Como asunto central de su trabajo poético, el tiempo para Reverdy es una revelación instantánea y el poema “una organización verbal de relaciones temporales”. Es evidente que la atención al elemento del devenir no agota el contacto entre ambos poetas, ni tampoco es exclusiva de estos dos autores, quienes sin duda la compartieron, para no ir muy lejos, con el cónclave surrealista; sin embargo, el hecho de que la meditación sobre el asunto de lo temporal protagonice con alguna frecuencia los poemas de Cernuda y Reverdy no parece circunstancia casual.
En el poeta francés, antes que predominar la obsesión del tiempo fugitivo, que nos abandona como el día a la lámpara que defiende “el recinto con sus fuerzas ligeras”, ocurre más a menudo la apropiación del tiempo estático, del instante: “Campana vacía/ Pájaros muertos/ En la casa donde todo se adormece/ Las nueve/ La tierra se queda inmóvil.” Por cierto que en el Cernuda de la madurez el tiempo oficia también de acorde o fusión con el instante y la contemplación resulta revelación del tiempo en las cosas, pero la imagen –diríase casi, la confesión– que alerta los poemas del primer libro de Cernuda es la del devenir que hurta “alma y vida” y hace que el poeta se refugie en una clara, unánime, irrenunciable vocación de “amor y olvido”.

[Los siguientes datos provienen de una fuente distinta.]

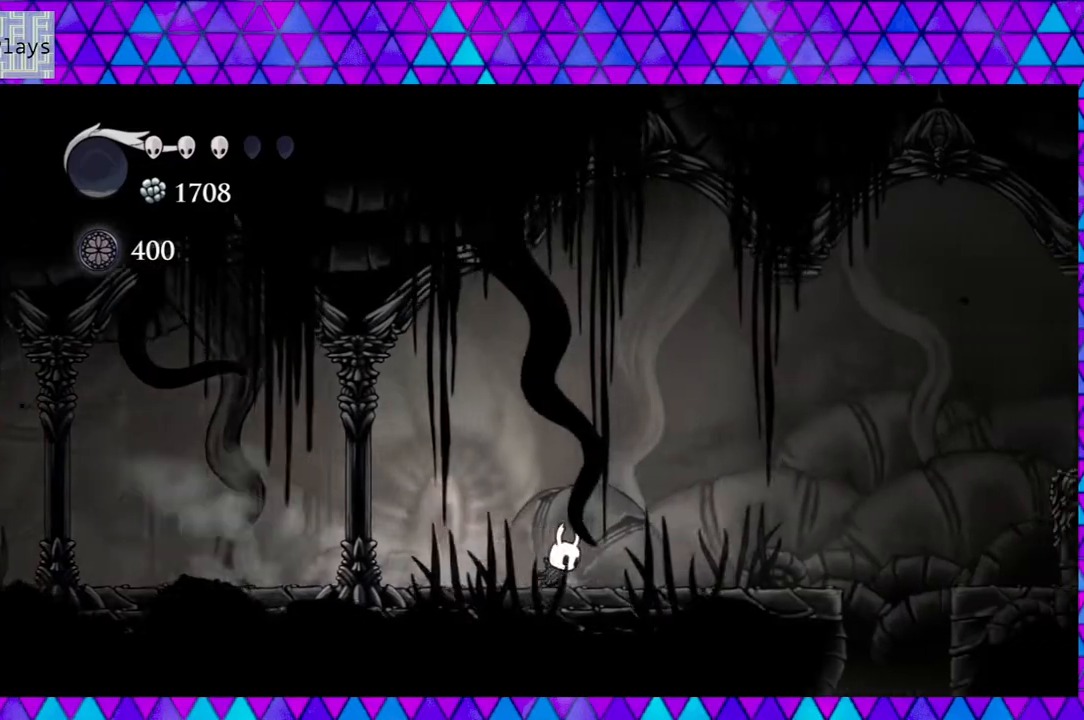
{"buttons": ["DPAD_RIGHT"], "left_stick": "center", "right_stick": "center", "events": [[200, "R2", "up"]]}
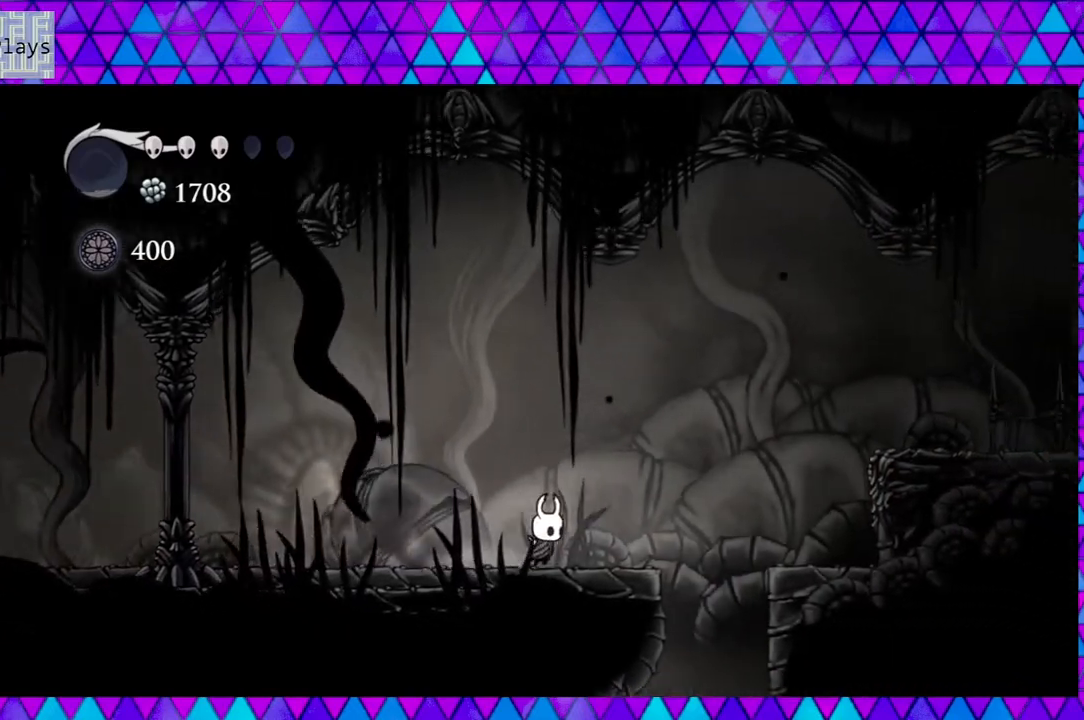
{"buttons": ["B", "DPAD_RIGHT"], "left_stick": "center", "right_stick": "center", "events": [[67, "B", "down"]]}
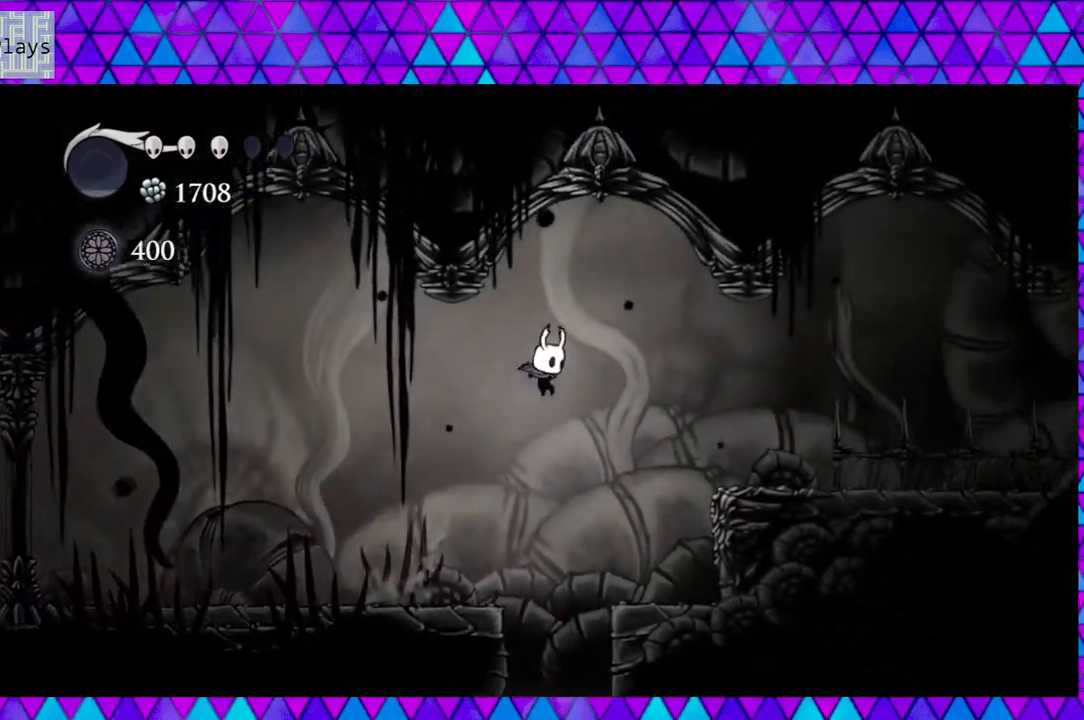
{"buttons": ["DPAD_RIGHT"], "left_stick": "center", "right_stick": "center", "events": [[33, "R2", "down"], [400, "B", "up"], [400, "R2", "up"]]}
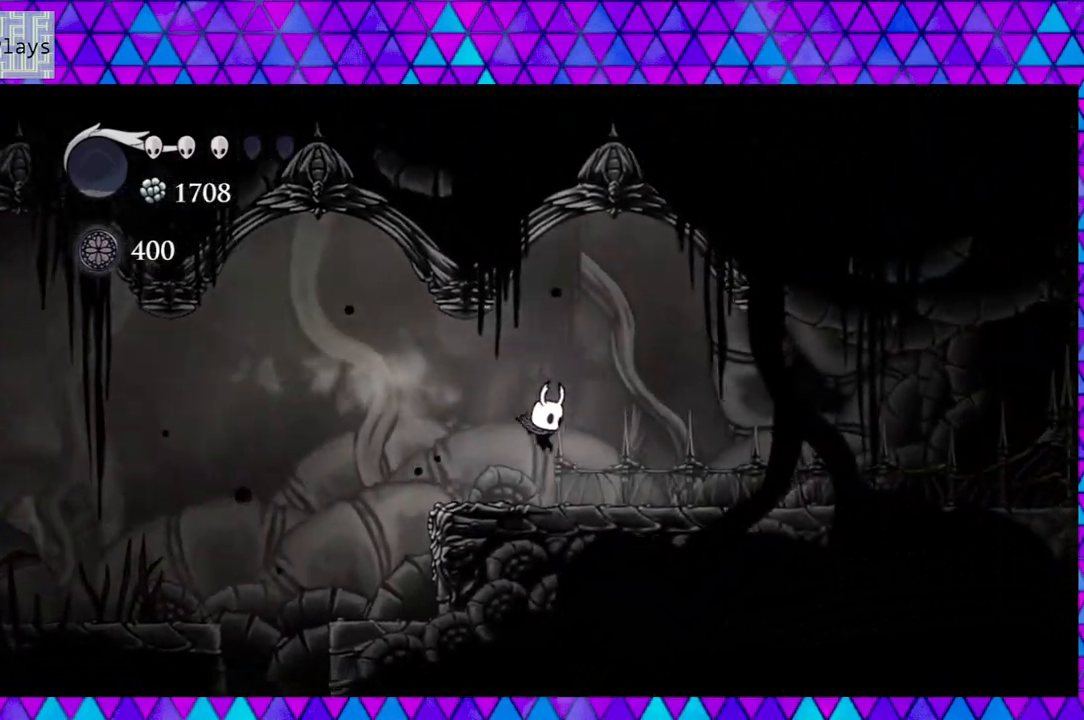
{"buttons": ["R2", "DPAD_RIGHT"], "left_stick": "center", "right_stick": "center", "events": [[333, "R2", "down"]]}
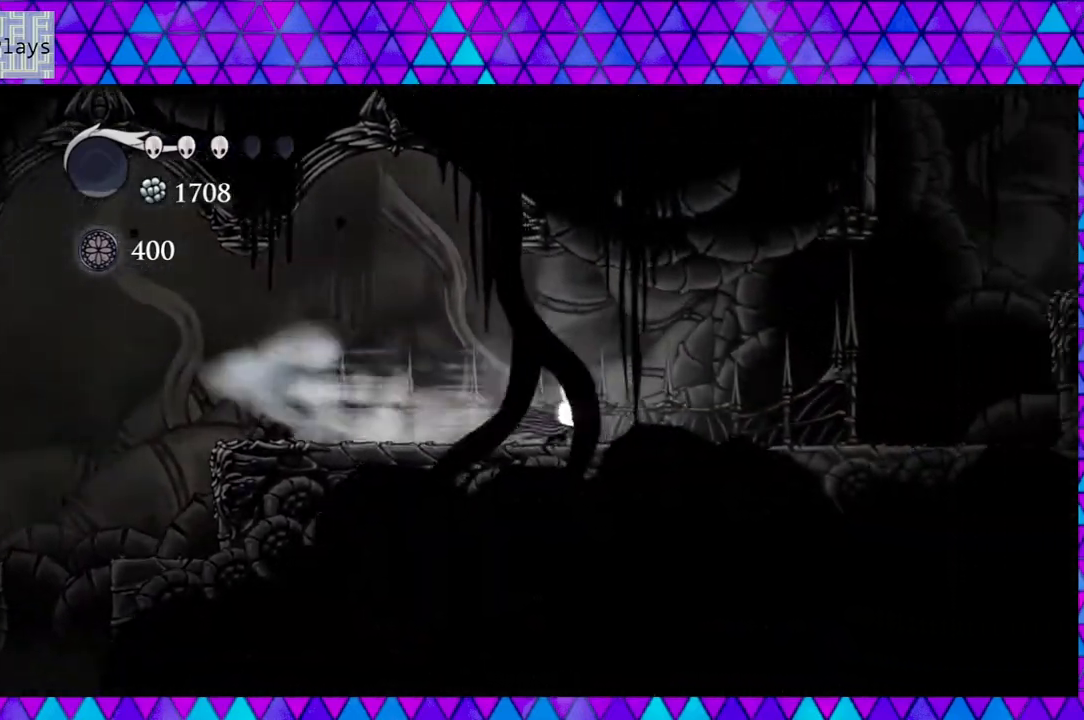
{"buttons": ["DPAD_RIGHT"], "left_stick": "center", "right_stick": "center", "events": [[283, "R2", "up"]]}
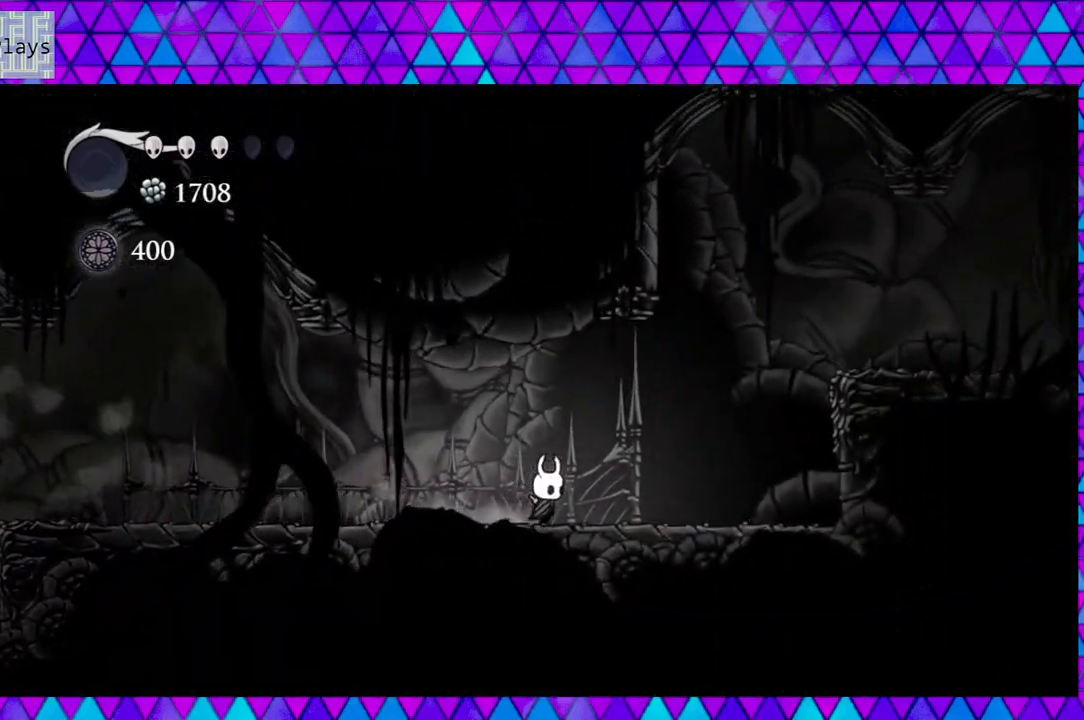
{"buttons": ["B", "DPAD_RIGHT"], "left_stick": "center", "right_stick": "center", "events": [[83, "R2", "down"], [250, "R2", "up"], [283, "B", "down"]]}
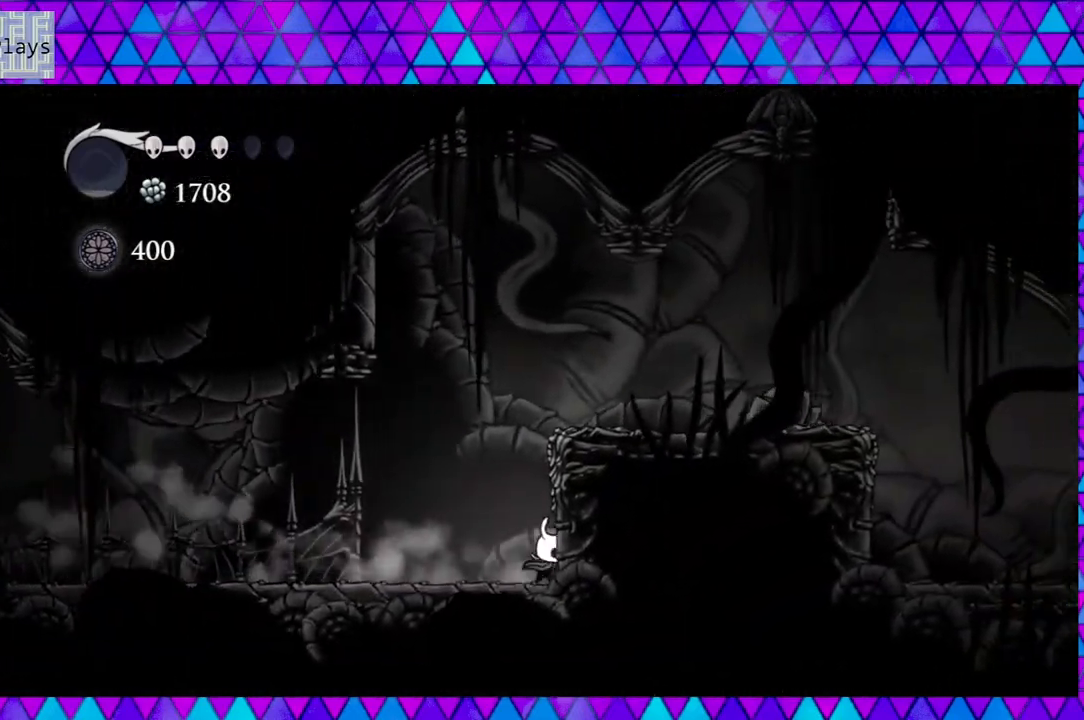
{"buttons": ["B", "DPAD_RIGHT"], "left_stick": "center", "right_stick": "center", "events": [[200, "B", "up"], [217, "B", "down"]]}
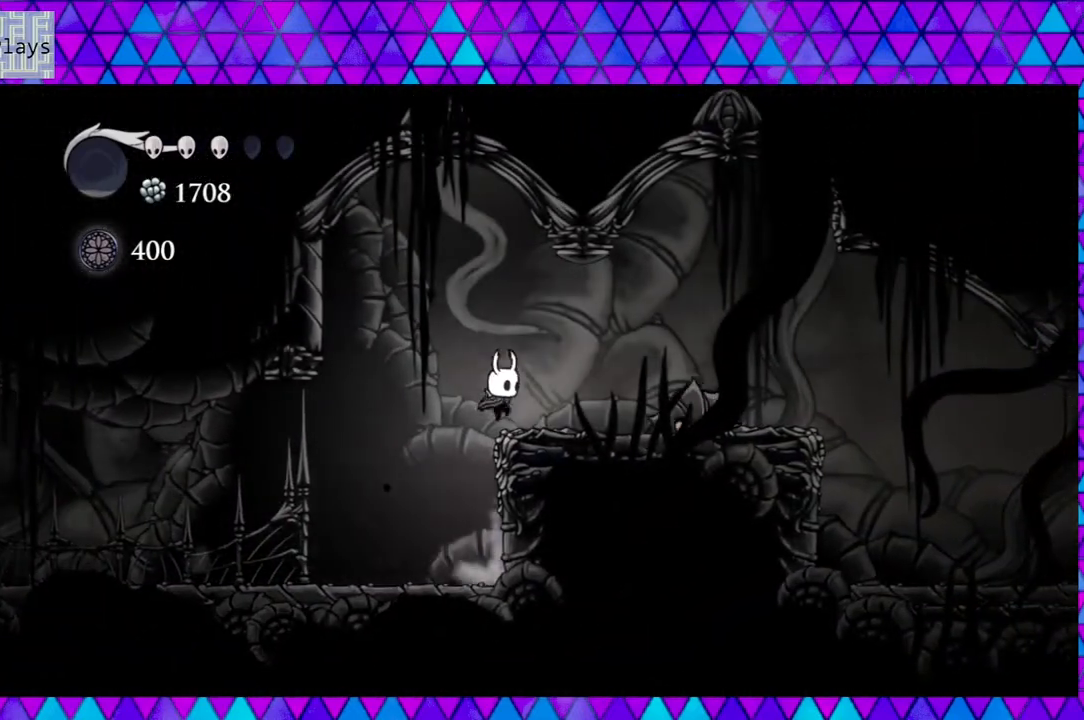
{"buttons": ["DPAD_RIGHT"], "left_stick": "center", "right_stick": "center", "events": [[133, "B", "up"], [183, "DPAD_RIGHT", "up"], [217, "Y", "down"], [383, "Y", "up"], [500, "DPAD_RIGHT", "down"]]}
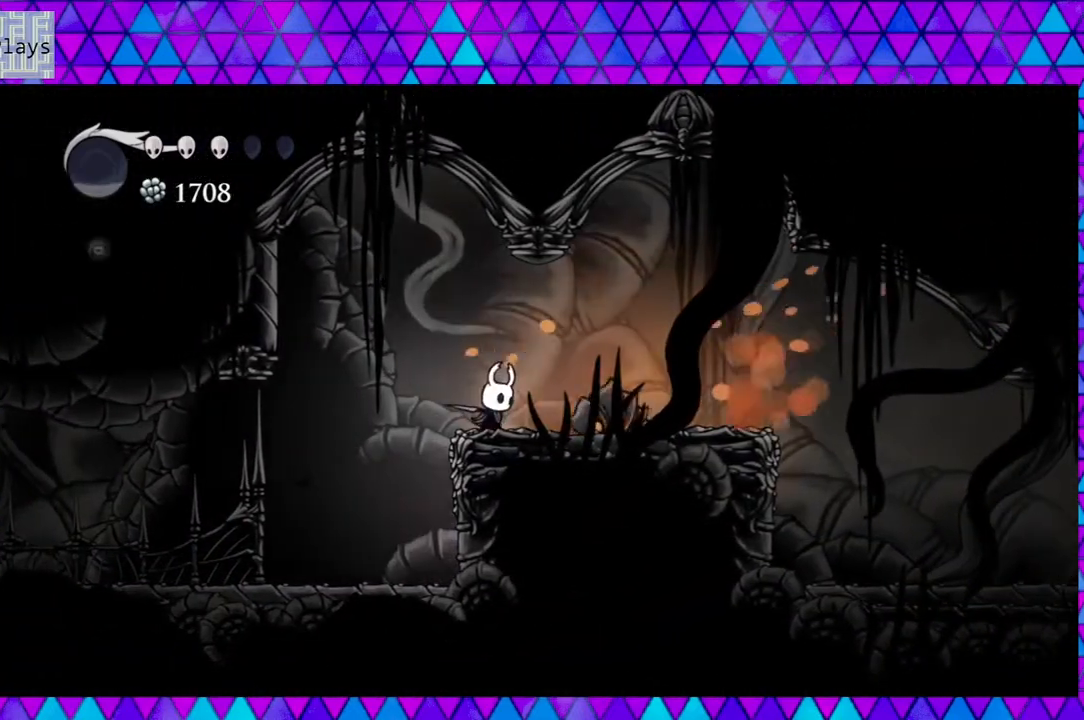
{"buttons": [], "left_stick": "center", "right_stick": "center", "events": [[150, "Y", "down"], [183, "DPAD_RIGHT", "up"], [333, "Y", "up"]]}
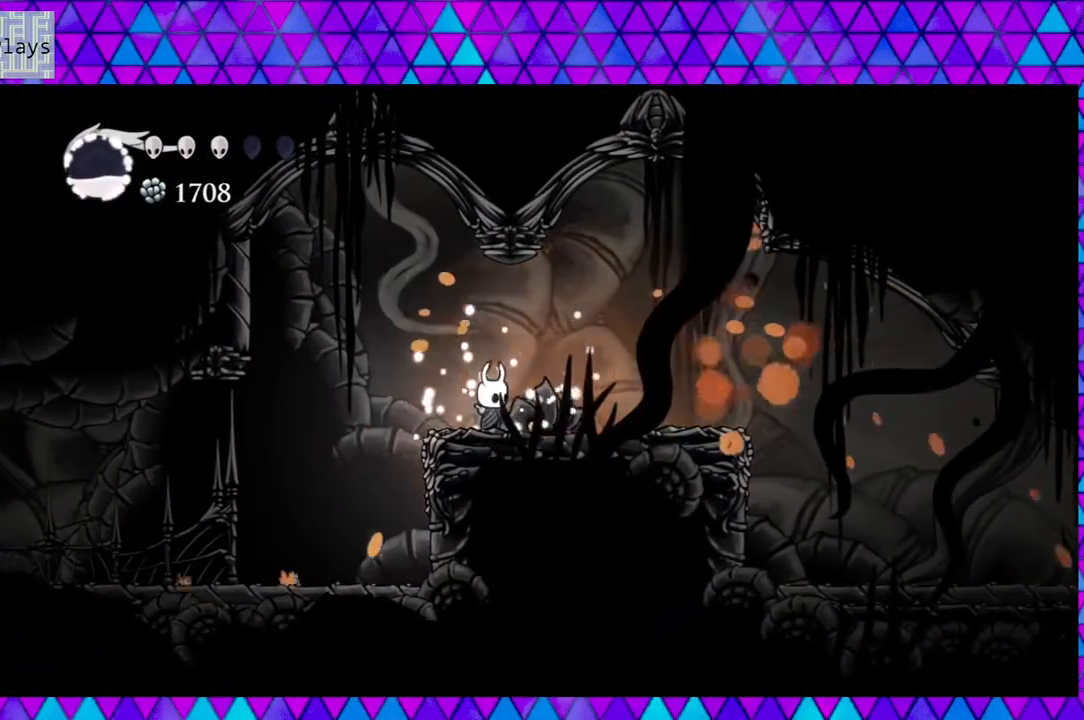
{"buttons": [], "left_stick": "center", "right_stick": "center", "events": [[67, "DPAD_RIGHT", "down"], [250, "DPAD_RIGHT", "up"]]}
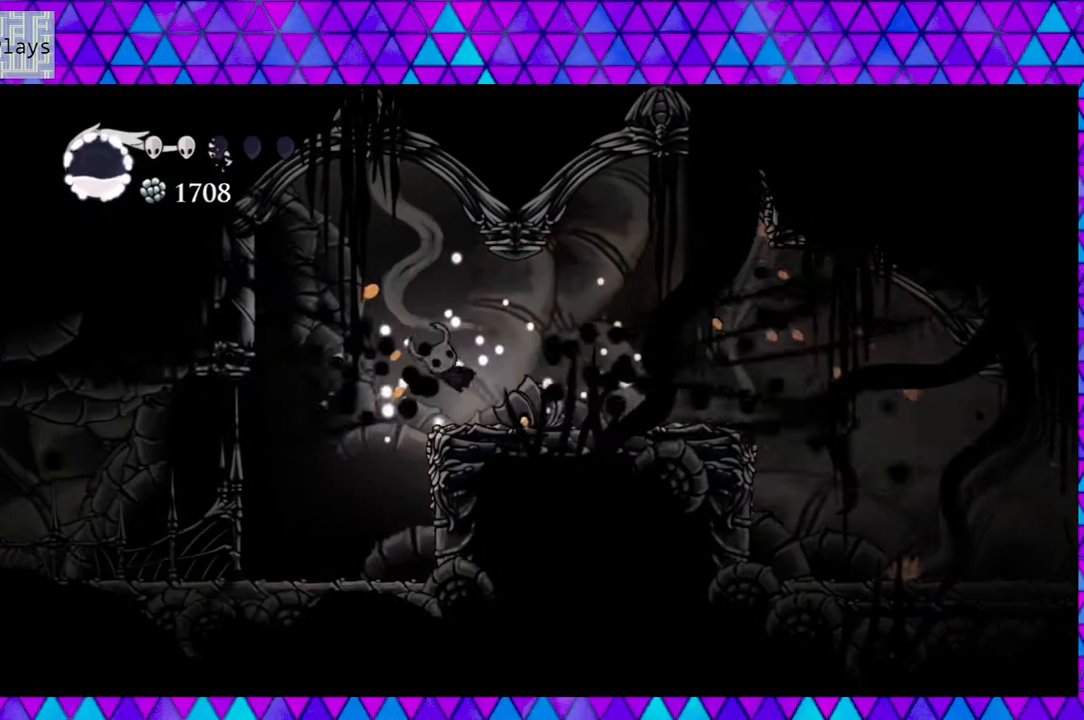
{"buttons": [], "left_stick": "center", "right_stick": "center", "events": [[167, "Y", "down"], [350, "Y", "up"]]}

El poeta secreto, marginal, de intensidad interior que es Reverdy, yuxtapuesto, independiente como las reticentes imágenes de su poesía, alejado del establishment cultural de su país, es el que verdaderamente sedujo a Cernuda, quien se identificó, en su naturaleza de exiliado, con el destino ajeno a cualquier tipo de reconocimiento del poeta francés, condición que da sentido y singularidad a una obra que confirma en el autor español la idea de que “Francia no tiene poetas sino a pesar suyo”. El recelo vital y estético de Reverdy tiene que ver, quizá, con la “desnudez ascética” que Cernuda celebra en su transparencia moral, lo mismo que con la “simplificación al máximo de los elementos del poema” –que el crítico Manuel Ulacia reconoció en su momento como manifestación de la “pureza espiritual” reverdyana– en la obra del poeta sevillano, afinidad que define mejor la reserva de ambos escritores que la veta cubista observada por la crítica en Reverdy.
Sea de esa naturaleza el paralelismo, o incida en la tesis del purismo poético inevitable del primer Cernuda (idea insoslayable porque, cuando se empieza a escribir, es difícil no ceder al hechizo de las pasiones estéticas de la época), lo cierto es que la concisión de la imagen y una percepción de tipo instantáneo revelan en ambos poetas una cierta “impresión de abstracción” que se consigue casi siempre, paradójicamente, a través del mundo de los objetos. Y he ahí otro logro común que enaltece tanto la obra de Reverdy como la de Cernuda: la
presencia de un evidente embelesamiento de la mirada no a partir del enrarecimiento de las formas sino de la concreción y la certidumbre de las cosas en sí, de una plasticidad tan intensa que desdibuja y deshace la luminosidad para alumbrarla desde dentro.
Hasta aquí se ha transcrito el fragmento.